Friday, June 19, 2015


I've been a worship leader for a long, long time - I was eleven or twelve when I took my first steps along the path that has led me to where I am today. It remains one of my favourite things to do. I like the not-so-recently coined term "lead worshiper" - it really embodies what I hope my leading looks like. I love to worship, and as a lead worshiper, I simply invite others along for the ride! Leading others in worship is an act that never fails to fill my heart with joy.

Back in my people-pleasing days, I tried really hard to present a perfect face to the world - a face that was entirely false and fake and put-on; a feeble attempt to deny my pain and depression and doubts and fears and griefs. This habit couldn't help but colour my worship leading - it was happy, happy, happy; praise, praise, praise; God is good, good, good... And while this is certainly an integral part of worship, in refusing to bring my own reality before God, I was denying the people I was leading the opportunity to express their own questions and anxieties, as well.

But all that's changing now. In my journey to uncover and discover (the) real joy, honesty with myself - and therefore with God - has become a top priority. And honestly? I'm a mess. A big, broken, beautiful mess! The real challenge and battle has been learning to love that big, broken, beautiful mess... As I progress along this journey, I've been incorporating the lessons I'm learning into my worship leading. I think the most amazing, most significant, most freeing discovery I've made is that God really, truly, honestly, actually loves and accepts and invites me to come to Him just as I am. With all my baggage, all my qualms, all my wonderings, all my worries - just as I am.

And it's showing up in my song-writing. The more I look and listen, the more dissatisfied I'm becoming with what's currently "in" in worship music. It's still mostly happy, happy, joy, joy. As I mentioned before, there's definitely a place for that - a big place. God deserves all the worship and praise and adoration and glory we can give, and much, much more. And while worship is absolutely about God, we can't help but bring an element of humanity to the equation - it is a relationship, after all. So I'm finding that more and more of my songs (we're up to 20 now!) are "worship" songs that are heavy on coming before God just as we are, bringing to Him all of our burdens and declaring that He is Lord and He is sovereign and He is in control and He is more than enough. (And sometimes acknowledging that we hope all that's true, but we're not always entirely sure.)

Funny thing, though - try as I may (and have), I am unable to write a whole song without any hope in it at all. I've trekked through some pretty rough terrain over the past few weeks, and many of my songs reflect that. But through it all, I've experienced new heights and depths of God's faithfulness and peace and grace.
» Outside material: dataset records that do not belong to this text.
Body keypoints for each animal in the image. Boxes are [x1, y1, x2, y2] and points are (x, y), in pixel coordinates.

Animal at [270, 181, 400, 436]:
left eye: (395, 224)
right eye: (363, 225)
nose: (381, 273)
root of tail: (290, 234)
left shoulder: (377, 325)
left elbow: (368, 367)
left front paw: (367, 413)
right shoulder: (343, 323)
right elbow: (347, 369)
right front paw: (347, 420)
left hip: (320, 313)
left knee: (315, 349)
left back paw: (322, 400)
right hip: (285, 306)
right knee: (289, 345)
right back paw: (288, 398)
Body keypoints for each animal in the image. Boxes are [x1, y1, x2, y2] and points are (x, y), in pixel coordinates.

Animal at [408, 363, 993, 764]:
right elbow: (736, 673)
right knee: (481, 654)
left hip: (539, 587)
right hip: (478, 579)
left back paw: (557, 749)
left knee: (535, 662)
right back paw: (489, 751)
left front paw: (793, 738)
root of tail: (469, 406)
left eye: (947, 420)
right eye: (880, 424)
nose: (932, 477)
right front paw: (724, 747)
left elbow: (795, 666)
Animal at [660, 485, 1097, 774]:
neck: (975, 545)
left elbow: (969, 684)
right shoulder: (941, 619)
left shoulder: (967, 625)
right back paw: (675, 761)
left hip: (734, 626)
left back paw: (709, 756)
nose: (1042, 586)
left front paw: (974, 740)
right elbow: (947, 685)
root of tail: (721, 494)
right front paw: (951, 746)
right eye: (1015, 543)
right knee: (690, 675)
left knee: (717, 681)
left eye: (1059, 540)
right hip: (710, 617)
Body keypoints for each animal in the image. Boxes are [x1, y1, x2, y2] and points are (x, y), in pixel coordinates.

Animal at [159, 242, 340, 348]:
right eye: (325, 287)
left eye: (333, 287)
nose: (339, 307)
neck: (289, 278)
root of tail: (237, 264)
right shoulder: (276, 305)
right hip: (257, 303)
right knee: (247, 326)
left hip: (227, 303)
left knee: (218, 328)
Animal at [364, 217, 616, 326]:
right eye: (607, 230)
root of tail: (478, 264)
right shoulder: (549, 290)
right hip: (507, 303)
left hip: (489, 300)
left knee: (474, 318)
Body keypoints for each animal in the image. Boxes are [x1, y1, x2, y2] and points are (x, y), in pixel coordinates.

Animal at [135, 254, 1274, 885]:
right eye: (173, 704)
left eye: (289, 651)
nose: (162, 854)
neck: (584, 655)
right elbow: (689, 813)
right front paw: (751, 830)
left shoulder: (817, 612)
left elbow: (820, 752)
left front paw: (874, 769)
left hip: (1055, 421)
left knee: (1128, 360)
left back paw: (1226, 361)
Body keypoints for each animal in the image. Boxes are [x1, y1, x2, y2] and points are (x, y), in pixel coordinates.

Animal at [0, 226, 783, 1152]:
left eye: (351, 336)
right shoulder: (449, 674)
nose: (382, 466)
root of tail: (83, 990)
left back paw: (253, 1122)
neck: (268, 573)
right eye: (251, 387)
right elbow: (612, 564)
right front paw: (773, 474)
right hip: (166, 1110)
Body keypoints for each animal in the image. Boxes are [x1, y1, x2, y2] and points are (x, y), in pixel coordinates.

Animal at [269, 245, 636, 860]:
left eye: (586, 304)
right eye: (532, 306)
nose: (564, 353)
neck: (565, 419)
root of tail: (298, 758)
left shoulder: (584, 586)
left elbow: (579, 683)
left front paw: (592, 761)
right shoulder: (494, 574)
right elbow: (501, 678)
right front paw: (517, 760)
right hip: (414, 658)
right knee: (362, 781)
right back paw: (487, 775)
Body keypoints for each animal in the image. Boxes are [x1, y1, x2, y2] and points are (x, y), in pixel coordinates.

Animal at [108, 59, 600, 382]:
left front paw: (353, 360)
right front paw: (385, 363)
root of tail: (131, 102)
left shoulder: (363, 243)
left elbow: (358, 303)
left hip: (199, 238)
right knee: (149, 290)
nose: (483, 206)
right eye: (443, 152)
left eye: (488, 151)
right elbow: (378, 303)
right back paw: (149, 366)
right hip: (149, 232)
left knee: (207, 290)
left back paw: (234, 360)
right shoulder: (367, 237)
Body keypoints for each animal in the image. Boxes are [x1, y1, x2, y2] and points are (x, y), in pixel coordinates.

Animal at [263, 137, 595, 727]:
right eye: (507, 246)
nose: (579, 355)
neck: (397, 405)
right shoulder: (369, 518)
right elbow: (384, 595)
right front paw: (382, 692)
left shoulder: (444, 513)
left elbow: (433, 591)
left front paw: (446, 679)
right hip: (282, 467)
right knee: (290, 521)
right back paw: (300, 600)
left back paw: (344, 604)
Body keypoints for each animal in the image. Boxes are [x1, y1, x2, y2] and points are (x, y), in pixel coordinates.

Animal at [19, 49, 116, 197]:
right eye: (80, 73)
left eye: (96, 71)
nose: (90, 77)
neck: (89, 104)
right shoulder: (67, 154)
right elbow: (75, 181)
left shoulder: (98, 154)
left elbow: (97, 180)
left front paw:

He is good.

(So I guess this is a thing now - since I can't share the finished product yet, I hope this builds your interest without being too annoying... It's just such a delight to me, I have to share it with you!)

Just As I Am
(by Joy Feltmate)

I come to you, Father
Heart battered and sore
Head bowed low, heavy with shame
You spread Your arms wide
You lift my head high
Never again will I be the same

Just as I am, oh just as I am
You love me, accept me, forgive me, redeem me
Just as I am, oh just as I am
I come just as I am

You've taken my sins and You've cast them away
From sorrow to singing, my joy is complete
You make me worthy
You clothe me in grace
As Your child I come and sit here at Your feet

It's because of Your mercy I'm here at Your throne
No longer in chains, hallelujah I'm free!
You've invited me in
You've washed my heart clean
I am Yours, Lord - please take all of me

"Just as I am without one plea
But that Thy blood was shed for me
And that Thou bidd'st me come to Thee
Oh Lamb of God I come, I come"

Just as I am, oh just as I am
You love me, accept me, forgive me, redeem me
Just as I am, oh just as I am
I come just as I am

1 comment:

  1. Joy, your comment about not being able to write a song without any hope in it reminds me of the Psalms. Even in David's lowest moments and in the Psalms that are mostly full of despair and crying out to God, there is almost always hope contained there; praise for the way God has worked in the past and/or an expression of confidence that God will deliver him.